Parfois, le cœur bat trop vite, sans raison apparente. J’ai trouvé une solution: écrire. Prends une feuille et un stylo, tu vas voir.
Écrire, c’est ralentir. C’est résister à l’urgence, à la vitesse, à l’oubli immédiat. Écrire, c’est poser un moment sur le papier. C’est se dire: “je vais prendre le temps de formuler ce que je ressens, de chercher les bons mots, ceux qui touchent, ceux qui restent.”
Au début il y a le verbe — intégrer, signer, se découvrir. Une signature, une affirmation de soi. C’est créer: un geste, une forme, un élan vers soi. C’est un geste ancien, presque sacré. On ouvre un carnet, on entend le crissement du stylo, on respire un peu mieux.
Écrire, c’est laisser une trace. Pas une note vite effacée sur son téléphone. Pas une pensée balayée par la prochaine notification. Non. Une vraie trace. Qu’on pourra relire. Qu’on pourra transmettre.
Écrire, c’est aussi se relier. À soi. Aux autres. C’est tendre la main par les mots. C’est offrir un bout de soi, dans une lettre, dans une phrase.

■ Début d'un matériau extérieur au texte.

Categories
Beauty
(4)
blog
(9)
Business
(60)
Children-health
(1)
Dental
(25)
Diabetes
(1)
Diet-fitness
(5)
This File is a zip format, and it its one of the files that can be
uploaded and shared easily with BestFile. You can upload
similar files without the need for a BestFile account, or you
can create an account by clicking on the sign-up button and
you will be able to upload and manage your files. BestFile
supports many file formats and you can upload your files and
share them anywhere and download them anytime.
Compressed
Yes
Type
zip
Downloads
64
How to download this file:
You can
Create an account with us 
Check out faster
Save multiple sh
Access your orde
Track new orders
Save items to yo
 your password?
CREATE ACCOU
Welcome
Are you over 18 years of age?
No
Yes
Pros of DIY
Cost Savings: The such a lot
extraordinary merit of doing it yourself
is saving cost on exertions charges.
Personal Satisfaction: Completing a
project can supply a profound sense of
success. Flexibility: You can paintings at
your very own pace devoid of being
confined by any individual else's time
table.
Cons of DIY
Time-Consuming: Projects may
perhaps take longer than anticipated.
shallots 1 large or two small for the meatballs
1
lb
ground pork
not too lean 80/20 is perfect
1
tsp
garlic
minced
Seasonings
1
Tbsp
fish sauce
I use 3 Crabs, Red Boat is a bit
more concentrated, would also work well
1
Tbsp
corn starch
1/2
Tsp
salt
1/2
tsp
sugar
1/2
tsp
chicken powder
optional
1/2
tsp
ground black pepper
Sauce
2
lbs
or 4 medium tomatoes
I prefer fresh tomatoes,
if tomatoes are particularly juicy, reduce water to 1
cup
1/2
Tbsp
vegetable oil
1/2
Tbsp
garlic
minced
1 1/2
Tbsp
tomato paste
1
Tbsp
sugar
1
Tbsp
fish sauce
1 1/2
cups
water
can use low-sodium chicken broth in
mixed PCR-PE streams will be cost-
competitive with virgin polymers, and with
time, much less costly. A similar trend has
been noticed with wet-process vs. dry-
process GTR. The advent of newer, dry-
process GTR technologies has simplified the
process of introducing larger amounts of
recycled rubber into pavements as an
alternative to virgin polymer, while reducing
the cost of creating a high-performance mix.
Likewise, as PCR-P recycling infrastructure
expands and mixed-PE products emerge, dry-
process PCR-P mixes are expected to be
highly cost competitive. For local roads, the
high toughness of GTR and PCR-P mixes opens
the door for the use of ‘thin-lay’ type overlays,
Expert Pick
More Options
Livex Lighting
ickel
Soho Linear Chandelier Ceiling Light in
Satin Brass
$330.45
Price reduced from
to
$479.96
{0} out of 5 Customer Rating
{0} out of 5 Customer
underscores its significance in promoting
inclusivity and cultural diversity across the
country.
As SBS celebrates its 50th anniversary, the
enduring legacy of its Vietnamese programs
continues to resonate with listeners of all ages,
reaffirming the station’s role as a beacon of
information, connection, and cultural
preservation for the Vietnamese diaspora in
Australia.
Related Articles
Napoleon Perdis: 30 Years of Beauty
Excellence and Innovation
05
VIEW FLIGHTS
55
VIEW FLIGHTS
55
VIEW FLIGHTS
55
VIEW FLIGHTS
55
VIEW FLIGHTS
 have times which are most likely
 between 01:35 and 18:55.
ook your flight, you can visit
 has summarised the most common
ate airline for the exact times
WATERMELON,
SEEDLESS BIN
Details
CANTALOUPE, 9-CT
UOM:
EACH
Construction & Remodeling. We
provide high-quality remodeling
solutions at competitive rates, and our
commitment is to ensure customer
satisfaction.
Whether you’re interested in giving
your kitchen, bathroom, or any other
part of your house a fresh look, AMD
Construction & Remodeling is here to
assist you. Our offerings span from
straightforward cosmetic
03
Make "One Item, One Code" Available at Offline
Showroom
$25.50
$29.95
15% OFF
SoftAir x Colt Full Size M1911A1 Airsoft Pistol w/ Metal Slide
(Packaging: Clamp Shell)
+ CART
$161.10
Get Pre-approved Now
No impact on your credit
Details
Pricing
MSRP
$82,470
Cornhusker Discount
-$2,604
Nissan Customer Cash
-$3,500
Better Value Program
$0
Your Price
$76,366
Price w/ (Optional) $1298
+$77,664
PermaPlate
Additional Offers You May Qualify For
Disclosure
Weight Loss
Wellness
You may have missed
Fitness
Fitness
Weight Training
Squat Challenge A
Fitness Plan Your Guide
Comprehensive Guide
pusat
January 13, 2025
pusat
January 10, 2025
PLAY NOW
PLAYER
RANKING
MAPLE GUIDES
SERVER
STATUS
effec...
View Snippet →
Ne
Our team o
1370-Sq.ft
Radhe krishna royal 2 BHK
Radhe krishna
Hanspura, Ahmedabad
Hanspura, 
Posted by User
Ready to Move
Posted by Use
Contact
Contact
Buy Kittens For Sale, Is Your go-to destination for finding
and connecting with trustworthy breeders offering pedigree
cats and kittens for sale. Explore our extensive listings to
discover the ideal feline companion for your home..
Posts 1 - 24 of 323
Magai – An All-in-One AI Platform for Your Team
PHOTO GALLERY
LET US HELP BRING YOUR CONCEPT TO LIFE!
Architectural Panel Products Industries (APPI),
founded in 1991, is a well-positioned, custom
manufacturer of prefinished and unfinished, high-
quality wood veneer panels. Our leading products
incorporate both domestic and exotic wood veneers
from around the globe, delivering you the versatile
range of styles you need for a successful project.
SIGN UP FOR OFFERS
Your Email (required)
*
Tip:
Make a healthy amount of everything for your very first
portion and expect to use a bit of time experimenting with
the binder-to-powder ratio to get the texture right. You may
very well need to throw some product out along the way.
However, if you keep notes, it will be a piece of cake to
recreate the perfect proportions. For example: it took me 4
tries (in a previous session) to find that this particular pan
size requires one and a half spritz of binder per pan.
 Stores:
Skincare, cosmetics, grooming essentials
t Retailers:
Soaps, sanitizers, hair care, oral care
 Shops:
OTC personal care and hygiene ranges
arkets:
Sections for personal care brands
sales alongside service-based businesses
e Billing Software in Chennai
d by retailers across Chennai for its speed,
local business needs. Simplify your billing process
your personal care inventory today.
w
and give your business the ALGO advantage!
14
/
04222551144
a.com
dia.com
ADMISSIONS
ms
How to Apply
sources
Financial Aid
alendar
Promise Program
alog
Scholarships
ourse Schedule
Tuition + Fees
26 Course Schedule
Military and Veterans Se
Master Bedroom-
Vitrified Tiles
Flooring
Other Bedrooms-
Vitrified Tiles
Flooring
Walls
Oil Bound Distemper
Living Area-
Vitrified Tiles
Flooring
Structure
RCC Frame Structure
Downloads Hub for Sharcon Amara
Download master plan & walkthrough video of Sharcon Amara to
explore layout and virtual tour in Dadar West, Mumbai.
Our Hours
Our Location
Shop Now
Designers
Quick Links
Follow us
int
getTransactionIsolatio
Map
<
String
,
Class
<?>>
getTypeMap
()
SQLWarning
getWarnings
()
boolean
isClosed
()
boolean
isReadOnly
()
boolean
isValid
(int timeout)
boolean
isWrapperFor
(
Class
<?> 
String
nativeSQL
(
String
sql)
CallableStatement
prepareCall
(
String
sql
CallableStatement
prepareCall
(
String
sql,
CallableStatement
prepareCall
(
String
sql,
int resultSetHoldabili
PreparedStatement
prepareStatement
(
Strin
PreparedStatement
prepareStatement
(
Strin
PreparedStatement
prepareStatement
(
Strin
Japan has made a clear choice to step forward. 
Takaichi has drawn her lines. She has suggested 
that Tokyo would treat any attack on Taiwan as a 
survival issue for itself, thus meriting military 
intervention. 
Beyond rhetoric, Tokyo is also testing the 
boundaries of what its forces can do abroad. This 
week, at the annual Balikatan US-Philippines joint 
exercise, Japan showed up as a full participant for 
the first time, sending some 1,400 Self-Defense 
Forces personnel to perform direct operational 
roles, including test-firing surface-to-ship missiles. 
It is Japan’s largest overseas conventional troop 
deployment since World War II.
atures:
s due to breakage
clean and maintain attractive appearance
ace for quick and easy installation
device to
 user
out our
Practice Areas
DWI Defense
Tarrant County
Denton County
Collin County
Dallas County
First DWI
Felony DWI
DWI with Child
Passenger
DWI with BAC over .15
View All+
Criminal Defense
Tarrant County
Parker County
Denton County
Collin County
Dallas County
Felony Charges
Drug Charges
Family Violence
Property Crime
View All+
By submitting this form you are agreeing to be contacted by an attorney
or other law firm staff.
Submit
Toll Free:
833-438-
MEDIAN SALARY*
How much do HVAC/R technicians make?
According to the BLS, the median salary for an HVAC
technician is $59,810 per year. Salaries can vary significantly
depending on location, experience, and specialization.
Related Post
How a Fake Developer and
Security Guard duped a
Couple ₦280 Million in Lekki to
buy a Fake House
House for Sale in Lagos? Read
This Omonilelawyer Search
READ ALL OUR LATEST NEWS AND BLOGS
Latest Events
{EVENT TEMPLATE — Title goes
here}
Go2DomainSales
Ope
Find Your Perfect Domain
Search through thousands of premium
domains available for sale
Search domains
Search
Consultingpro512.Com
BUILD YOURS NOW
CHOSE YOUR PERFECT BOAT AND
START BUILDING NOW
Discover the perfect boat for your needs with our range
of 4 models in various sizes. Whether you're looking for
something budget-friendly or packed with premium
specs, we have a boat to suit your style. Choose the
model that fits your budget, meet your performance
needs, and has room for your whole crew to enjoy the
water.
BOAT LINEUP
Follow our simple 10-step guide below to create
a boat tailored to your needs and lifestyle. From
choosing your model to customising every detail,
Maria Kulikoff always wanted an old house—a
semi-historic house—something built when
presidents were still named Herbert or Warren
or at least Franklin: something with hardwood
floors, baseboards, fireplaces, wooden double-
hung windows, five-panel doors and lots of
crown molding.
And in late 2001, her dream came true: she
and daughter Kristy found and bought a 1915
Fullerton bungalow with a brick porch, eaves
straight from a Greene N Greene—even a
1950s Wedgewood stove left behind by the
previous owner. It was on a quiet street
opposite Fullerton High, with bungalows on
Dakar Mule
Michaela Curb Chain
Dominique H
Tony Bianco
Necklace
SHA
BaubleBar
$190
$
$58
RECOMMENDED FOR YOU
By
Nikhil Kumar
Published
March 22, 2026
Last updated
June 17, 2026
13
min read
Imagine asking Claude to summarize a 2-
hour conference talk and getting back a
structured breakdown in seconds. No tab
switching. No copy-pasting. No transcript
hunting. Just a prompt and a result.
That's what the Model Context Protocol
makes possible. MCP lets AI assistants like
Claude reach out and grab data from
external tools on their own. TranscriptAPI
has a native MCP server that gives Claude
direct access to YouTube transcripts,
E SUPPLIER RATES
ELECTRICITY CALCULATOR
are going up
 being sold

Et concrètement, la recette est simple: du papier, un stylo, et déjà le souffle s’apaise. J’écris pour préciser, qualifier, identifier, nommer: je reprends la main sur ce que je vis. Écrire, ça prend du temps — et c’est exactement ça qui fait du bien.
Alors on ralentit. On s’assoit. On écrit. Et quelque chose en nous se remet à respirer.
Et toi, ça fait combien de temps que tu n’as pas écrit… vraiment?